Manifattura, dunque, in primo piano, per una delle principali società di consulenza globali, qual è la Mckinsey. E rilanciata anche in quei paesi (gli Usa, la Gran Bretagna) che dagli anni Ottanta in poi avevano trascurato l’industria preferendo puntare sui cosiddetti “servizi innovativi”, a cominciare dalla finanza. Adesso, invece, si riparla di qualità del “fare, e fare bene”. Di cultura d’impresa del progetto e del prodotto. Forza tedesca, guardando all’Europa. Ed eccellenza italiana, sui cui prodotti, oltre che una crescente qualità manifatturiera (sicurezza, efficienza, funzionalità, sostenibilità, performances di alto livello), gioca positivamente anche il design, disegno industriale che dà forma estetica al prodotto, sia negli oggetti dell’abbigliamento e dell’arredamento, sia in quelli della chimica e della gomma (design d’alto livello, per esempio, il battistrada di un pneumatico) e negli stessi prodotti delle meccanica d’avanguardia, dall’”automotive” alle macchine ad elevata automazione.

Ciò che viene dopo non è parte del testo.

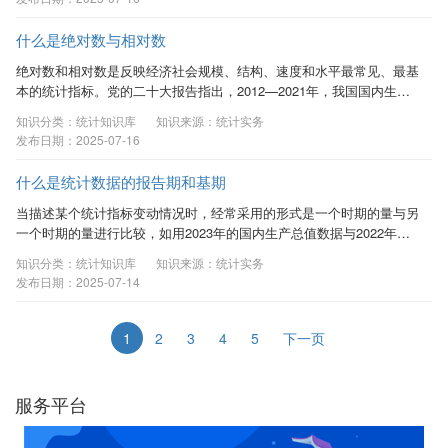
利用变异系数可以衡量我国不同地区、不
同领域经济社会发展的水平差距程度及其
什么是绝对数与相对数
变化趋势，为制定地区协调发展战略提供
统计依据。变异系数在分析观察值的差异
绝对数和相对数是反映经济社会规模、结构、速度和水平最常见、最基
性和异质性方面具有重要作用。 一、什么
本的统计指标。党的二十大报告指出，2012—2021年，我国国内生产
是变异系数 变异系数是测度数据变异程度
总值从54万亿元增长到114万亿元，经济总量占世界经济的比重达
知识分类：统计知识库
知识来源：统计实务
的相对统计量，用于比较平均数不同的两
18.5％，提高7.2个百分点。报告通过对绝对数和相对数的综合运用，
发布日期：2025-07-16
个或多个样本数据的变异程度，是标准差
直观地展示了我国经济实力的历史性跃升。 一、绝对数 （一）绝对数
与其平均值之比。又可称离散系数、标准
的基本概念 绝对数又称绝对指标或总量指标，是反映社会经济现象
什么是统计数据的报告期和基期
差系数。 二、...
总体规模或水平的统计指标，其具体数值表现为绝对数。一方面，绝对
数可用于揭示总体数量绝对规模和水平，...
当描述某个统计指标变动情况时，经常采用的形式是一个时期的量与另
一个时期的量进行比较，如用2023年的国内生产总值数据与2022年数
据相对比，就产生了报告期和基期的概念。 一、基期 基期：基是指统
知识分类：统计知识库
知识来源：统计实务
计基数，即制定一个日期作为参考标准。基期是一个基础期、起始期的
发布日期：2025-07-14
概念，是一开始作为基准的时期。可以是本年、也可以是若干年前的任
何日期。使用基期概念是为了将开始时间定位，作为对比基准，基期相
当于一个对照组。比如想要知道2023年的发展情况，就需要一个对比基
1
2
3
4
5
下一页
准，这个对比基准就是基期。...
服务平台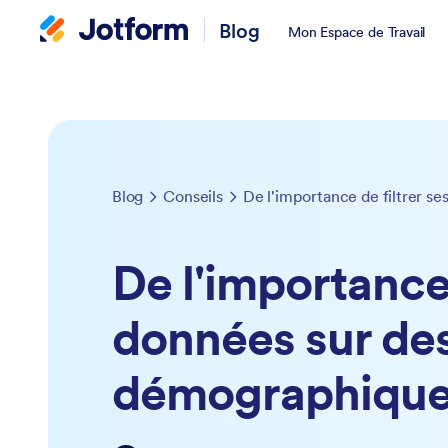
Blog
Mon Espace de Travail
Blog
Conseils
De l'importance 
données sur des
démographiqu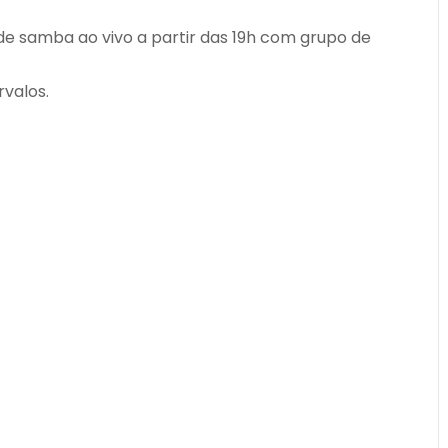
e samba ao vivo a partir das 19h com grupo de
rvalos.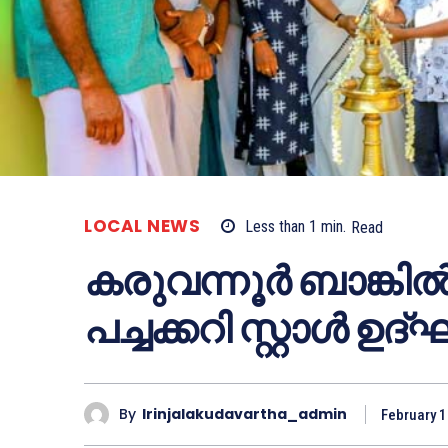
LOCAL NEWS
Less than 1
min.
Read
കരുവന്നൂർ ബാങ്കിൽ
പച്ചക്കറി സ്റ്റാൾ 
By
Irinjalakudavartha_admin
February 1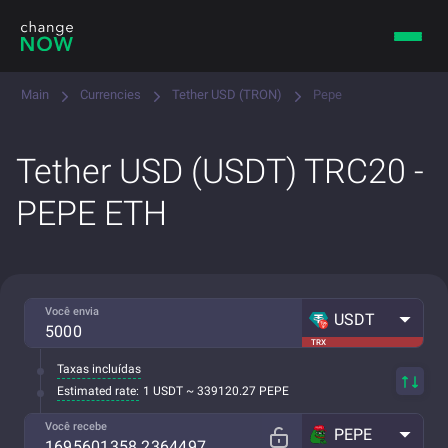
Main
Currencies
Tether USD (TRON)
Pepe
Tether USD (USDT) TRC20 -
PEPE ETH
Você envia
USDT
TRX
Taxas incluídas
Estimated rate:
1 USDT ~ 339120.27 PEPE
Você recebe
PEPE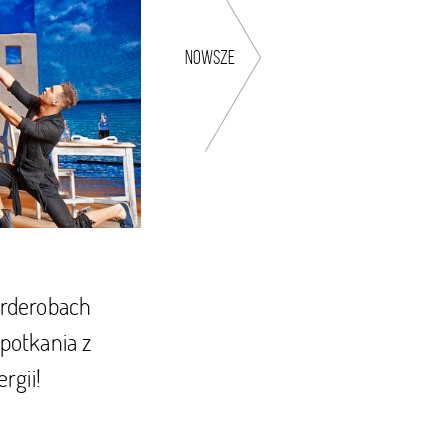
nowsze
garderobach
potkania z
rgii!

Quella italiana è la seconda manifattura europea, dopo la Germania. E quinta al mondo, anche se insidiata da vicino da paesi particolarmente dinamici, come il Brasile, la Turchia, la Corea del Sud. Vanno valutati positivamente i dati della Fondazione Edison che parlano (dati 2011) di 1200 prodotti in cui l’Italia esportatrice batte la Germania. Se si eccettuano dal calcolo della bilancia commerciale i prodotti petroliferi e quelli alimentari e ci si concentra invece sui prodotti manifatturieri non alimentari, secondo le statistiche dell’Organizzazione Mondiale del Commercio, si scopre che l’Italia è uno dei 5 paesi del G20 (con Cina, Germania, Giappone e Corea) ad avere un surplus strutturale con l’estero dei manifatti. E, per una serie di attività, migliore di quello tedesco.
Come difendere un primato del genere, in una competizione globale sempre più selettiva? Come cioè rafforzare il contributo allo sviluppo che viene dalla migliore industria manifatturiera? E’ necessaria una “politica industriale” che stimoli ricerca, innovazione, crescita dimensionale delle imprese, tendenze alla internazionalizzazione, nella doppia dimensione dell’export e degli investimenti diretti sui mercati più dinamici, dall’Asia all’America Latina. “Un’agenda per la manifattura”, sostiene la Fondazione Edison, anche attraverso una riduzione del cuneo fiscale con priorità per gli addetti all’industria. Serve insomma un piano di sostegno mirato alle 4A del “made in Italy” (industria agro-alimentare, abbigliamento e tessile, arredamento e automazione, l’industria meccanica d’avanguardia).